When Tom became intrigued by Ensatina as a graduate student in 2004, he wasn't sure he'd be able to find an unanswered question to work on: "I knew that people had worked on Ensatina for a long time and so I wasn't sure that there was enough room or that there was much left to do with it — until I started talking to people and reading more papers." He realized that there were still gaps in our knowledge and that understanding Ensatina's basic story would allow him to ask deeper questions about their evolution.

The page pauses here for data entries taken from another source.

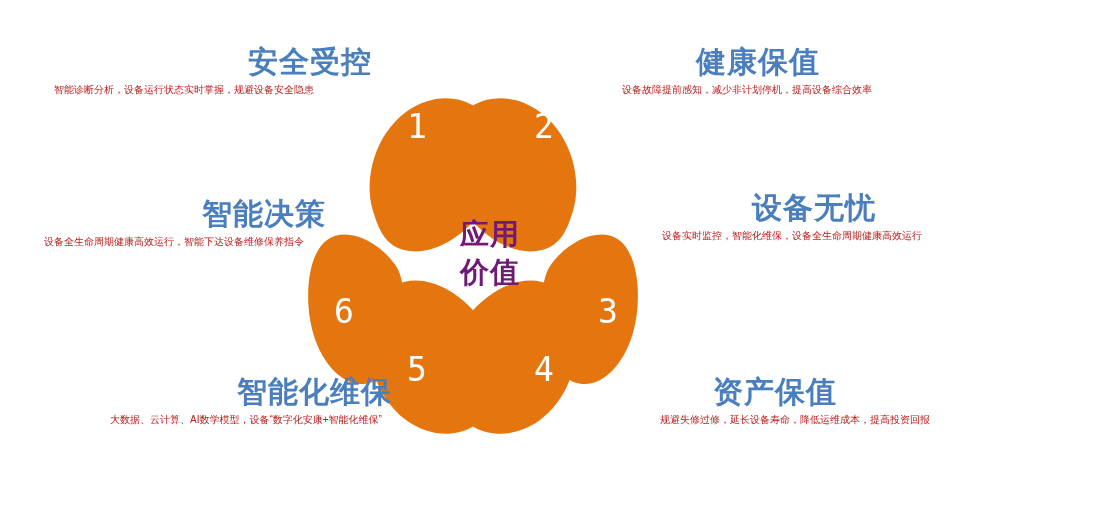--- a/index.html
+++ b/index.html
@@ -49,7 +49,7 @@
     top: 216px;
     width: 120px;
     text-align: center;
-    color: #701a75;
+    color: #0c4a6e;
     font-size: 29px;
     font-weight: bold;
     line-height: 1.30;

First, though, Tom and his colleagues wanted to test Ensatina's basic evolutionary story against a new line of evidence: the DNA inside the nucleus, which encodes most of an organism's traits. One might wonder, why bother? After all, Robert Stebbins' original hypothesis had already been supported by studies of the salamanders' morphology, proteins, and mitochondrial DNA. But scientists do their best to evaluate their hypotheses against as many different lines of evidence as is possible and practical. These new lines of evidence don't always overturn our ideas — but they do often help refine and add detail to existing hypotheses.

Zooming in on Ensatina nuclear DNA

Besides, in the late 1990s a graduate student at Berkeley had collected some additional mitochondrial DNA sequences and had interpreted their history differently.4 Perhaps, he argued, the species got its start south of San Francisco. Another line of evidence might help resolve the issue and clarify the relationships between the subspecies.
4Parks, D.S.M. 2000. Phylogeography, Historical Distribution, Migration, and Species Boundaries in the Salamander Ensatina eschscholtzii as Measured with Mitochondrial DNA Sequences. Ph.D. Thesis in Integrative Biology, University of California, Berkeley.